Consider one of the regions bounded only by functions $f(x)=\sin(x)$ and $g(x)=\cos(x)$ (say from $x=\frac\pi4$ to $x=\frac{5\pi}4$) Now if that region were to revolve around the $x$ axis, what would be the volume of the resulting shape.
Now, if you consider the region first, it intersects the $x$-axis. Which means that when it gets revolved, some parts are going to be encapsulated twice. To avoid that I tried to divide the region into four sub-regions. Since the shape is symmetric, it seems sufficient to calculate the volume of the first two regions then multiply the answer by $2$.

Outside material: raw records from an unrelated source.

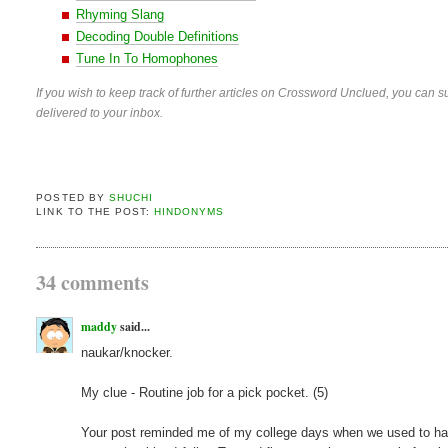
Rhyming Slang
Decoding Double Definitions
Tune In To Homophones
If you wish to keep track of further articles on Crossword Unclued, you can su
delivered to your inbox.
POSTED BY
SHUCHI
LINK TO THE POST:
HINDONYMS
34 comments
maddy
said...
naukar/knocker.
My clue - Routine job for a pick pocket. (5)
Your post reminded me of my college days when we used to have a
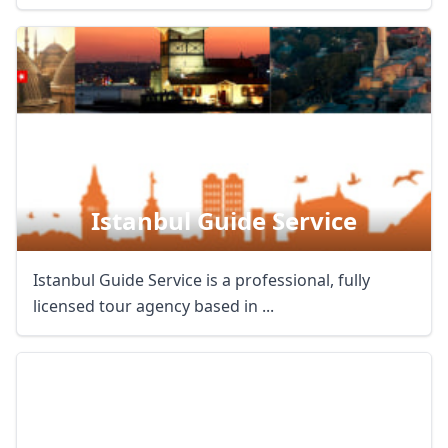
Istanbul Guide Service
Istanbul Guide Service is a professional, fully
licensed tour agency based in ...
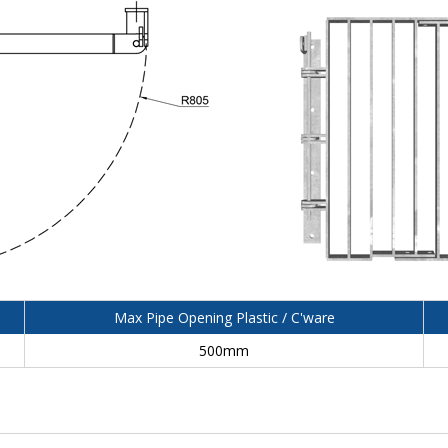
Max Pipe Opening Plastic / C'ware
500mm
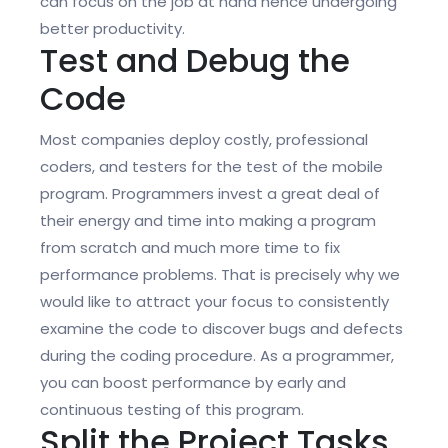
can focus on the job at hand hence undergoing
better productivity.
Test and Debug the
Code
Most companies deploy costly, professional
coders, and testers for the test of the mobile
program. Programmers invest a great deal of
their energy and time into making a program
from scratch and much more time to fix
performance problems. That is precisely why we
would like to attract your focus to consistently
examine the code to discover bugs and defects
during the coding procedure. As a programmer,
you can boost performance by early and
continuous testing of this program.
Split the Project Tasks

The first region is simple, it can be done by the washer method. The top part is $f(x)$ which is $\sin(x)$ and the bottom part is $g(x)$ which is $\cos(x)$. This gives us the volume by the following integral:
$$\pi\int_{\pi/4}^{\pi/2} \sin^2(x)-\cos^2(x)\ {dx} =\frac{\pi}{2}$$
Now the second region, since in the second region $\sin x$ is strictly bigger than $\cos(x)$. It seems to me that the revolution of $\cos x$ is going to be entirely encapsulated in the revolution of $\sin x$, so it can be ignored. This means that the significant region can be calculated by the disk method. This gives us the volume by the following integral:
$$\pi\int_{\pi/2}^{3\pi/4}{\sin^2(x)}\ {dx} =\frac{\pi^2}{8}+\frac{\pi}{4}$$
The total volume should be equal to double the sum of the previous two volumes, which should equal to: $$2\left(\frac{\pi}{2}+\frac{\pi^2}{8}+\frac{\pi}{4}\right)=\frac{\pi}{4}(6+\pi)$$
Is that the correct approach to that problem? The answer I got doesn't seem to agree with the answer I got from Wolfram Alpha.